Assad has also kept the Israeli-Syrian border quiet since 1973, despite the lack of a peace treaty between the two countries.

One scenario for Syria is that the country could divide into areas controlled by Syria’s different ethnic groups.

“You could have the Alawites around the area of Latakiya; the Kurds, who are more or less autonomous anyway; the Druze and the Sunnis, each taking one area,” Maoz says. “But most of the Sunnis — who represent more than 60 percent of the country — want Syria to stay united.”

It is also not clear whether the rebel groups are prepared to govern Syria. The Syrian National Coalition, an umbrella for opposition groups that was formed last month in Qatar, hopes to be able to form a government. The former imam of the Umayyad mosque in Damascus, Moaz al-Khatib, was elected president of the coalition. But not all rebel groups are part of the Coalition and analysts fear internal power struggles.

There are also fears that some of the rebel groups are affiliated with Al-Qa’ida.
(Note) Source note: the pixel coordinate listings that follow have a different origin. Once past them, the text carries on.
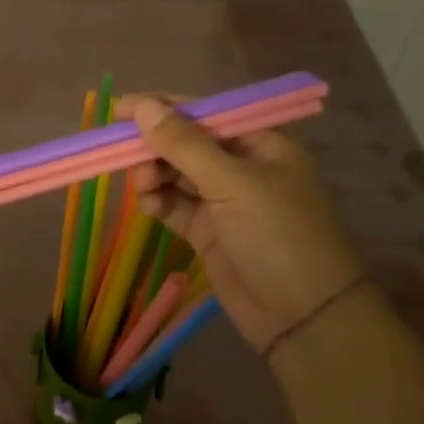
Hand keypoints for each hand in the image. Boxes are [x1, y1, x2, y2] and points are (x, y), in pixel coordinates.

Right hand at [119, 94, 365, 356]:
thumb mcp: (231, 183)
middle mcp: (240, 166)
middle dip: (154, 147)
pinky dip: (158, 202)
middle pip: (185, 143)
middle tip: (126, 157)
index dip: (162, 108)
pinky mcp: (208, 231)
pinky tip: (150, 206)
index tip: (120, 110)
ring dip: (153, 175)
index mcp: (258, 143)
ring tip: (144, 187)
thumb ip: (182, 144)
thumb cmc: (276, 234)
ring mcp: (224, 200)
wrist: (303, 317)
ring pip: (175, 174)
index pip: (203, 113)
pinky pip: (174, 205)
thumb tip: (142, 105)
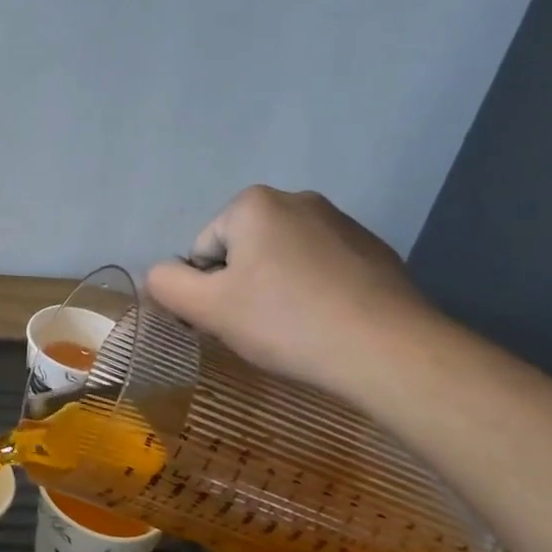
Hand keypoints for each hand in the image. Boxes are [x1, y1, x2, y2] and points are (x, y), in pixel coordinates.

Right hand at [144, 186, 435, 395]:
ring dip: (277, 291)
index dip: (207, 290)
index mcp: (253, 203)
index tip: (230, 320)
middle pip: (242, 251)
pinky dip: (315, 294)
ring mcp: (343, 224)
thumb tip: (161, 274)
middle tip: (259, 327)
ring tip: (295, 331)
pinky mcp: (375, 253)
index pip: (203, 250)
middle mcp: (298, 200)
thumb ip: (166, 283)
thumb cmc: (285, 321)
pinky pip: (322, 271)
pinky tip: (328, 326)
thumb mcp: (205, 307)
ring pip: (282, 262)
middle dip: (242, 287)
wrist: (390, 351)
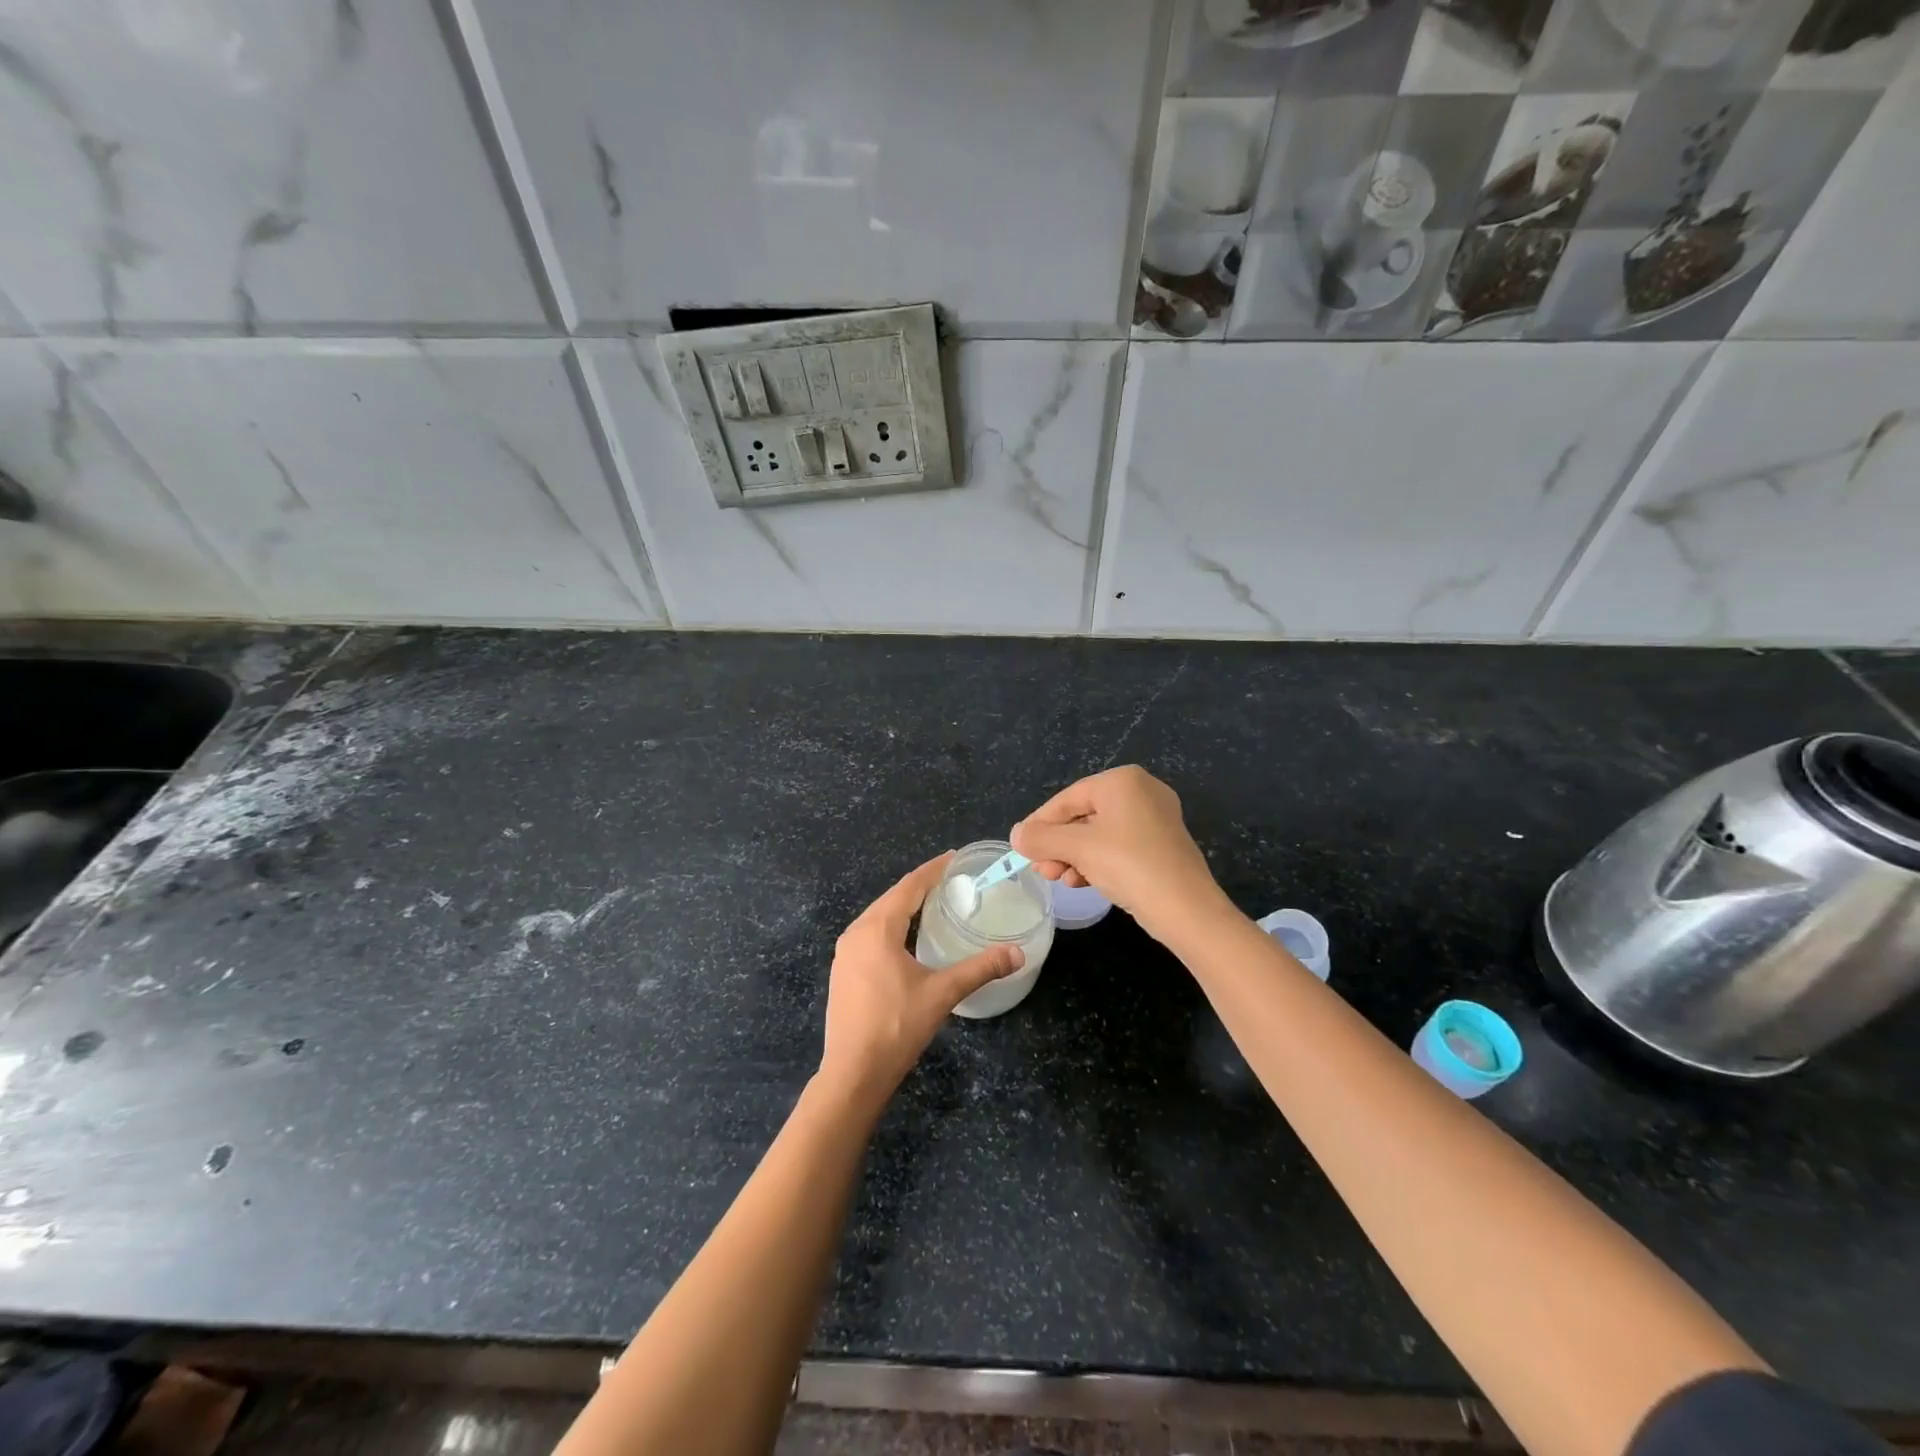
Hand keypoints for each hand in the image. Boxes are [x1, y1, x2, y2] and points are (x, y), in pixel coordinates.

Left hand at [818, 852, 1022, 1105]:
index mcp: (877, 929)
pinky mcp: (843, 971)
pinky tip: (907, 937)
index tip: (954, 857)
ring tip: (932, 902)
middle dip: (920, 885)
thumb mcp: (942, 994)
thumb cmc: (896, 1027)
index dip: (933, 870)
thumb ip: (980, 969)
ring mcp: (845, 953)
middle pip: (891, 898)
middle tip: (950, 878)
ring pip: (879, 916)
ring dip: (904, 906)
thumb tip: (1017, 954)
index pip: (909, 887)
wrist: (853, 1073)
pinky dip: (892, 926)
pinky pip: (870, 934)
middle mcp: (856, 933)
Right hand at [1010, 765, 1227, 944]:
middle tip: (1041, 870)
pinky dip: (1096, 862)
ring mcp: (1154, 818)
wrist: (1187, 909)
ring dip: (1073, 856)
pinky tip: (1081, 882)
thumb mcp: (1078, 848)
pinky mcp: (1160, 844)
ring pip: (1098, 834)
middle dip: (1058, 845)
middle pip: (1082, 816)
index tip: (1021, 847)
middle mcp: (1141, 791)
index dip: (1040, 824)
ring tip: (1059, 880)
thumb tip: (1016, 835)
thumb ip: (1041, 837)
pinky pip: (1117, 846)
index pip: (1067, 798)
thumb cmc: (1128, 865)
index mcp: (1122, 781)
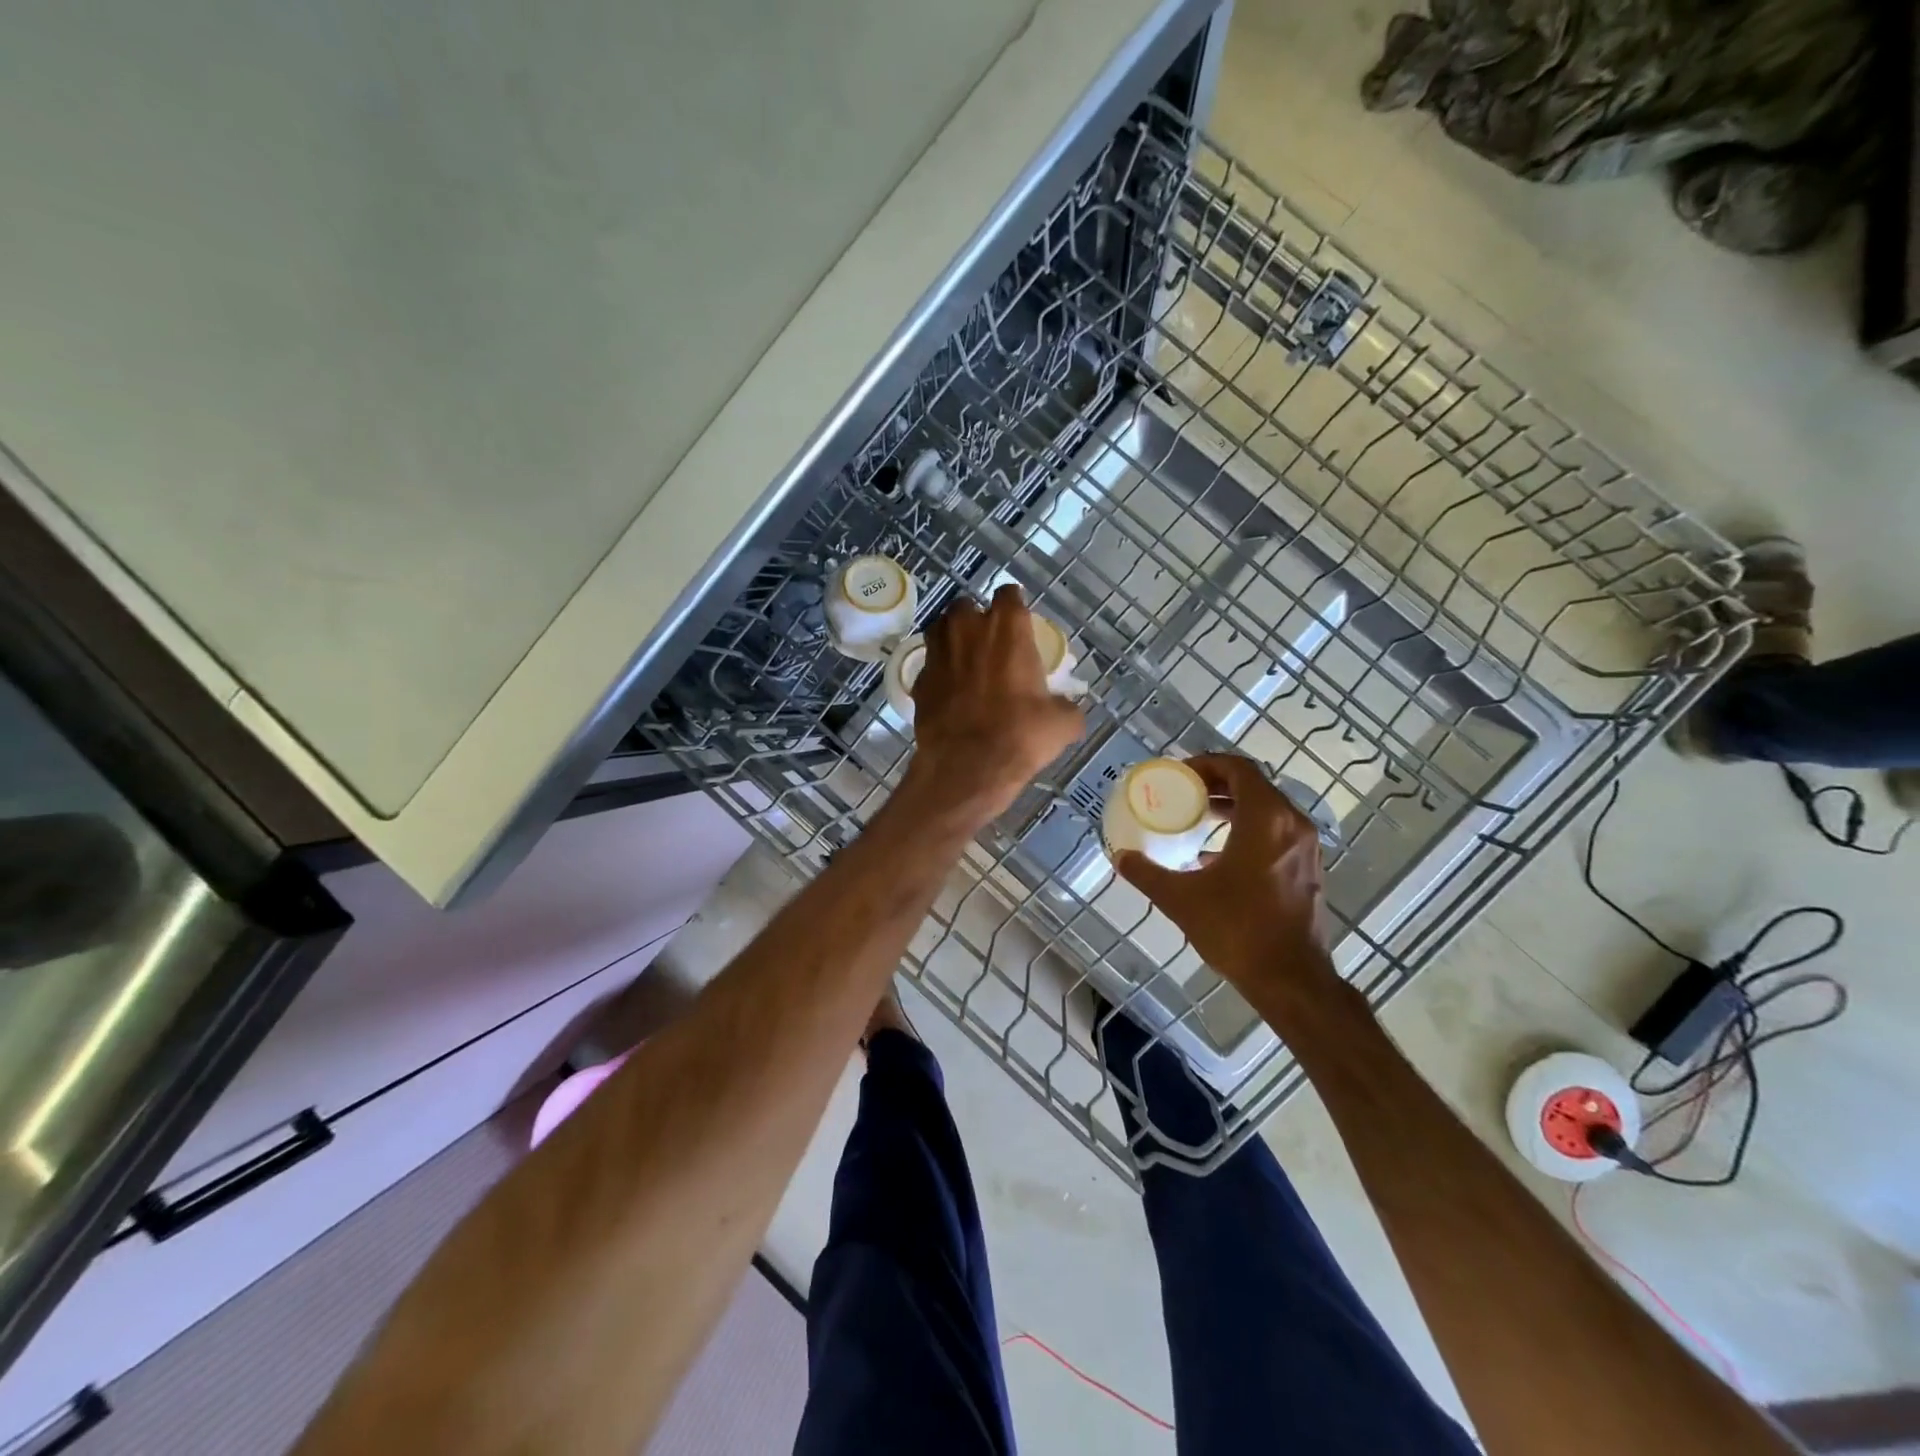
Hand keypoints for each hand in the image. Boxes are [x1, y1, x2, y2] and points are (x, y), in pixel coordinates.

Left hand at [905, 585, 1083, 822]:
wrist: (966, 766)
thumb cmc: (1020, 735)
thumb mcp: (1062, 723)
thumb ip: (1066, 707)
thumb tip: (1067, 710)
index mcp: (1006, 627)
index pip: (1009, 593)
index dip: (1014, 606)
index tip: (1018, 622)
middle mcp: (967, 629)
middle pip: (967, 606)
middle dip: (976, 620)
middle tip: (989, 644)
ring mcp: (937, 652)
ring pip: (941, 629)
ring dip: (952, 639)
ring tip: (966, 662)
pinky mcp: (919, 679)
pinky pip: (929, 665)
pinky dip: (939, 672)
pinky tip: (950, 692)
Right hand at [1115, 754, 1330, 991]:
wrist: (1291, 980)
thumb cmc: (1237, 929)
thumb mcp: (1181, 899)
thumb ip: (1147, 873)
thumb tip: (1120, 858)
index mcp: (1266, 819)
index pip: (1238, 769)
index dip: (1207, 764)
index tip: (1179, 775)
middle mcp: (1292, 825)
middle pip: (1254, 786)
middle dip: (1217, 785)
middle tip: (1184, 794)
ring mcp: (1306, 849)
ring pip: (1268, 811)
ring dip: (1233, 808)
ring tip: (1198, 820)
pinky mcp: (1309, 871)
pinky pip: (1277, 834)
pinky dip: (1249, 831)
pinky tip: (1218, 856)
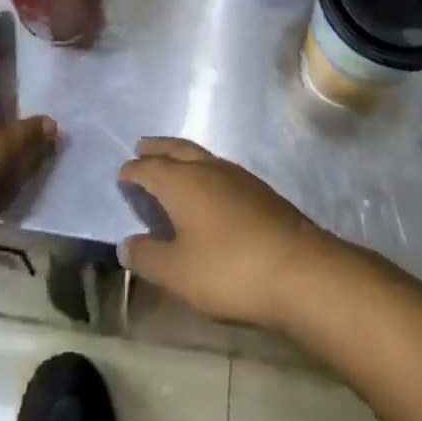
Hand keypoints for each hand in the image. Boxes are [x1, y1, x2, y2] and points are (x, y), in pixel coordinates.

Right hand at [117, 137, 342, 329]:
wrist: (298, 269)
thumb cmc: (228, 269)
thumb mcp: (178, 273)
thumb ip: (148, 257)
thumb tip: (126, 243)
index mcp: (181, 182)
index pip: (149, 168)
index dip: (133, 170)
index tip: (122, 173)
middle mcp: (207, 168)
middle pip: (176, 149)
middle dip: (157, 148)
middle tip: (142, 147)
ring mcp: (237, 176)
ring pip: (201, 155)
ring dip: (181, 155)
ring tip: (172, 163)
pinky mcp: (259, 190)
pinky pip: (220, 168)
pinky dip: (203, 169)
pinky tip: (209, 187)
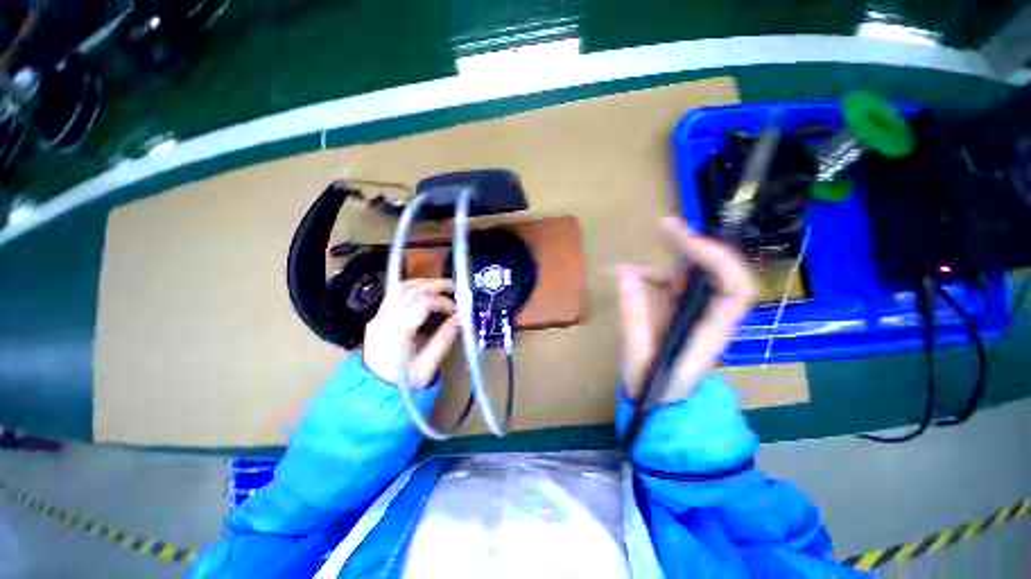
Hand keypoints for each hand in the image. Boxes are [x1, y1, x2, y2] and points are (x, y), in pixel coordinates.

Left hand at [363, 279, 459, 386]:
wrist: (373, 393)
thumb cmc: (404, 382)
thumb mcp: (429, 364)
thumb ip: (446, 337)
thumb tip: (462, 315)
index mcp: (397, 332)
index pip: (422, 302)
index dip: (443, 302)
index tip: (457, 310)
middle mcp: (384, 319)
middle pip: (410, 290)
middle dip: (435, 285)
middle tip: (454, 288)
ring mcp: (378, 317)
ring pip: (400, 288)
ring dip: (424, 284)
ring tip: (442, 287)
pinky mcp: (377, 318)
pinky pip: (395, 295)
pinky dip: (412, 289)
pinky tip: (425, 293)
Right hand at [617, 217, 755, 402]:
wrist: (659, 407)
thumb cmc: (654, 389)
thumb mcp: (638, 357)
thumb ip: (634, 317)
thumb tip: (625, 273)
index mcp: (710, 332)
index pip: (735, 289)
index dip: (719, 260)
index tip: (687, 242)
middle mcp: (709, 317)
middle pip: (717, 274)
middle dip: (694, 245)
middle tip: (664, 226)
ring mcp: (694, 315)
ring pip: (693, 277)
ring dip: (670, 259)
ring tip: (636, 259)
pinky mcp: (678, 314)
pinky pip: (671, 286)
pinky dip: (652, 276)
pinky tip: (631, 277)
The Obama Administration recently designated the Islamist Jabhat Al-Nusra a terrorist organization, a decision the leader of the National Coalition has asked Washington to re-think.

Middle East analysts also say that events in other countries in the region offer a cautionary warning to those looking at post-Assad Syria.

“When (Iraqi dictator) Saddam Hussein fell (in 2003), Iraq fell apart,” Nadim Shehadi, an expert on Syria at Chatham House in London told The Media Line. “Some are concerned that the fall of Assad could mean the same thing for Syria.”

But Shehadi says the Arab world is a very different place today than it was then.

“The whole region then was against the American invasion of Iraq and nobody wanted Iraq to succeed,” he said. “All of those countries contributed to the mess in Iraq.”

Syria, he says, could be a different situation. Egypt, Tunisia and Libya are cautiously seen as moving toward democracy. The Gulf States, led by Saudi Arabia, want stability in the region. And Israel, preoccupied by Iran’s continued attempts to develop a nuclear bomb, wants a stable regime in Syria.

“The lesson from Iraq doesn’t apply,” Shehadi says. “The longer you keep Assad in power, the more of a mess it will be after he falls.”